Untuk itu kader PKK mendapatkan pembekalan dan sosialisasi pencegahan dan penanggulangan TBC yang digelar TP PKK Kabupaten Jepara melalui Pokja IV di Pendopo Kartini Jepara pada Kamis, 7 Mei 2026.
Peserta menerima materi mengenai gejala TBC, pola penularan, serta pentingnya kepatuhan pasien menjalani pengobatan hingga tuntas. Para kader juga didorong aktif melakukan deteksi dini di lingkungan masing-masing.
Ketua I TP PKK Kabupaten Jepara, Syahnez Danniar Yusuf (Inez), mengatakan bahwa TBC masih menjadi persoalan serius dalam bidang kesehatan masyarakat. Karena itu, keterlibatan kader dinilai penting untuk membantu mencegah penyebaran penyakit tersebut.
“TBC dapat disembuhkan asalkan pasien disiplin menjalani pengobatan sampai selesai,” katanya.
Inez menjelaskan, pasien TBC harus rutin mengonsumsi obat selama enam hingga delapan bulan tanpa terputus. Dalam proses tersebut, kader PKK diharapkan hadir sebagai pendamping sekaligus pemberi motivasi bagi pasien.
Menurutnya, masyarakat juga perlu menghilangkan stigma terhadap penderita TBC agar penanganan dapat berjalan lebih baik.
“TBC bukan hanya persoalan medis, tetapi juga persoalan kemanusiaan. Jangan ada stigma ataupun rasa malu terhadap penderita,” ujarnya.
Sementara itu, narasumber dari Dinas Kesehatan Kabupaten Jepara, Agus Carda, menyampaikan bahwa pemerintah menargetkan eliminasi TBC pada tahun 2030. Salah satu upaya yang dilakukan yakni meningkatkan penemuan kasus dan keberhasilan pengobatan pasien.
Pemkab Jepara terus memperkuat pengendalian TBC melalui evaluasi berkala dan pemantauan indikator program hingga tingkat desa.
“Kasus TBC harus ditemukan sedini mungkin agar segera diobati dan tidak menularkan kepada orang lain,” tuturnya.

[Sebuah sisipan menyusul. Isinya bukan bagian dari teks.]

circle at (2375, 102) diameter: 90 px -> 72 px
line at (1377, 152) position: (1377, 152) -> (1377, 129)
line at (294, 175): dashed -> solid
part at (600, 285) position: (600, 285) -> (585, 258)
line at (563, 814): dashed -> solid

Narasumber lainnya dari Koalisi Organisasi Profesi Indonesia untuk Penanggulangan Tuberkulosis, dr. Tri Adi Kurniawan, menjelaskan bahwa TBC merupakan penyakit infeksi yang menular melalui percikan dahak saat penderita batuk, bersin, maupun berbicara.
Menurutnya, kader memiliki peran strategis dalam edukasi masyarakat, deteksi dini, hingga pendampingan pasien agar tidak menghentikan pengobatan sebelum dinyatakan sembuh.
“Pasien yang putus berobat berisiko mengalami resistensi obat sehingga proses penyembuhannya menjadi lebih sulit,” jelasnya.